Frankfurt a.M. (epd). Für den „Judensau“-Kläger Michael Düllmann ist die Entscheidung des evangelischen Gemeinderats zum Verbleib der Wittenberger Schmähplastik an der Stadtkirche keine Überraschung. Er sei nicht überrascht, sagte er dem evangelischen Monatsmagazin „chrismon“. Ihm sei aber nicht klar, warum der Kirchenvorstand eine Expertenkommission eingeladen habe, wenn er dessen Empfehlung dann doch nicht folge.
Der Gemeindekirchenrat hatte am Mittwoch bekannt gegeben, dass die judenfeindliche Plastik an der Fassade der evangelischen Stadtkirche Wittenberg verbleiben soll. Ein Expertenrat indes hatte im Juli nach zweijähriger Arbeit empfohlen, die „Judensau“ zu entfernen und andere Formen der Erinnerung zu ermöglichen.
Düllmann fordert die Abnahme der „Judensau“ und ihre Überstellung in ein Museum. „Am besten ins Lutherhaus, wo auch die Kanzel, von der Luther Antisemitismus predigte, und Luthers antisemitische Originalschriften sind“, sagte Düllmann in dem am Donnerstag online veröffentlichten Interview.

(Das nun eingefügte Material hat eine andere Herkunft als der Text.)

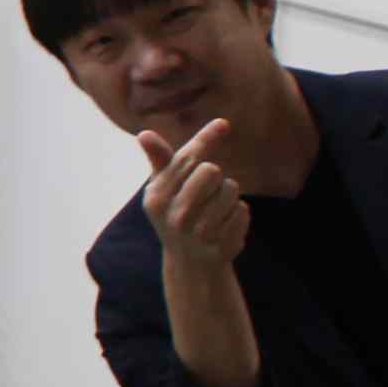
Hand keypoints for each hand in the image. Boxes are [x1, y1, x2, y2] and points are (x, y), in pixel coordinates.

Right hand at [139, 118, 252, 265]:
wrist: (189, 262)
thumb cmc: (176, 213)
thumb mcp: (163, 188)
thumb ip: (160, 160)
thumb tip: (144, 133)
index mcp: (157, 197)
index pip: (186, 159)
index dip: (206, 139)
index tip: (224, 124)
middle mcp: (175, 216)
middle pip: (211, 170)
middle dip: (214, 176)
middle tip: (206, 191)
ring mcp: (199, 233)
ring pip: (230, 190)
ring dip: (228, 195)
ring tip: (216, 210)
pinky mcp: (222, 245)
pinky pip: (243, 211)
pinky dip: (238, 214)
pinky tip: (225, 226)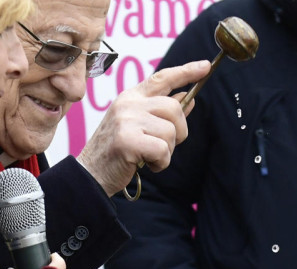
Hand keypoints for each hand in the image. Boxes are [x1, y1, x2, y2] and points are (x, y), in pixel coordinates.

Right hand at [76, 60, 212, 195]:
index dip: (186, 71)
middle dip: (178, 132)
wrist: (91, 174)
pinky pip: (163, 150)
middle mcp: (128, 103)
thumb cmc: (118, 151)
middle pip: (174, 108)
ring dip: (166, 151)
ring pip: (171, 132)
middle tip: (161, 146)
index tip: (205, 66)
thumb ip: (163, 112)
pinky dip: (160, 163)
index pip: (162, 78)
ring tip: (147, 156)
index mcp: (131, 97)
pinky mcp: (127, 140)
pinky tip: (145, 164)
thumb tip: (189, 96)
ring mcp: (126, 120)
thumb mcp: (140, 126)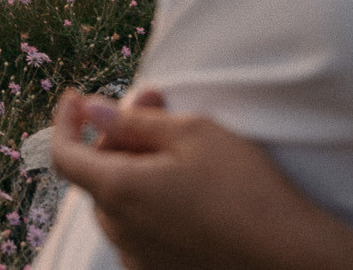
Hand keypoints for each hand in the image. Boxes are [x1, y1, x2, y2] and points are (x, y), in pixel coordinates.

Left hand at [48, 90, 352, 269]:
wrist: (289, 255)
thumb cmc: (245, 187)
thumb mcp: (192, 133)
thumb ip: (132, 120)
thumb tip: (90, 111)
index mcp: (119, 191)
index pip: (63, 154)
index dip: (64, 122)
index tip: (75, 98)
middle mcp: (119, 230)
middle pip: (96, 175)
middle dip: (115, 136)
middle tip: (154, 106)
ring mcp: (139, 258)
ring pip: (117, 203)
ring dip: (132, 169)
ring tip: (175, 146)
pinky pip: (138, 231)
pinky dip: (147, 202)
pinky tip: (184, 189)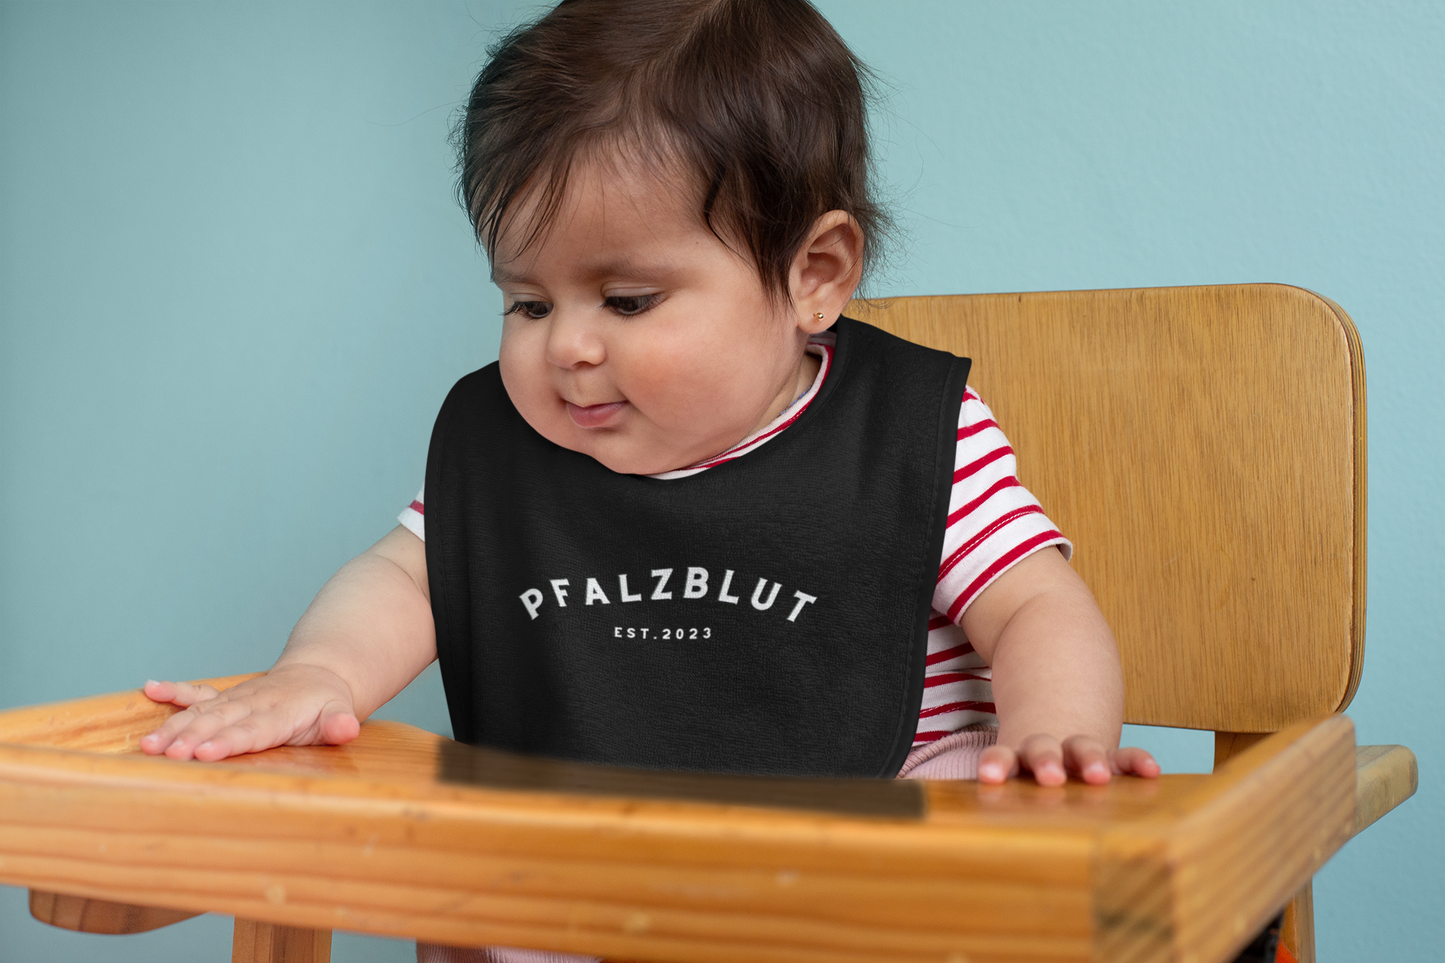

An der Kirche sei die „Judensau“ Teil kirchlicher Verkündigung. „Und es ist doch ganz klar, dass dieses Schmähwerk nur diesen Zweck hat: Antisemitismus zu verkünden. Mit der Kirche als Megafon.“
Der Bundesgerichtshof hatte nach Düllmanns Klage im Juni geurteilt, das Relief dürfe trotz des antijüdischen Inhalts an seinem historischen Ort verbleiben (AZ: VI ZR 172/20). In der Begründung hieß es, dass die Gemeinde sich durch die 1988 eingelassene Bodenplatte und einem erklärenden, einordnenden Text auf einem Aufsteller ausreichend von dem Relief distanziert habe.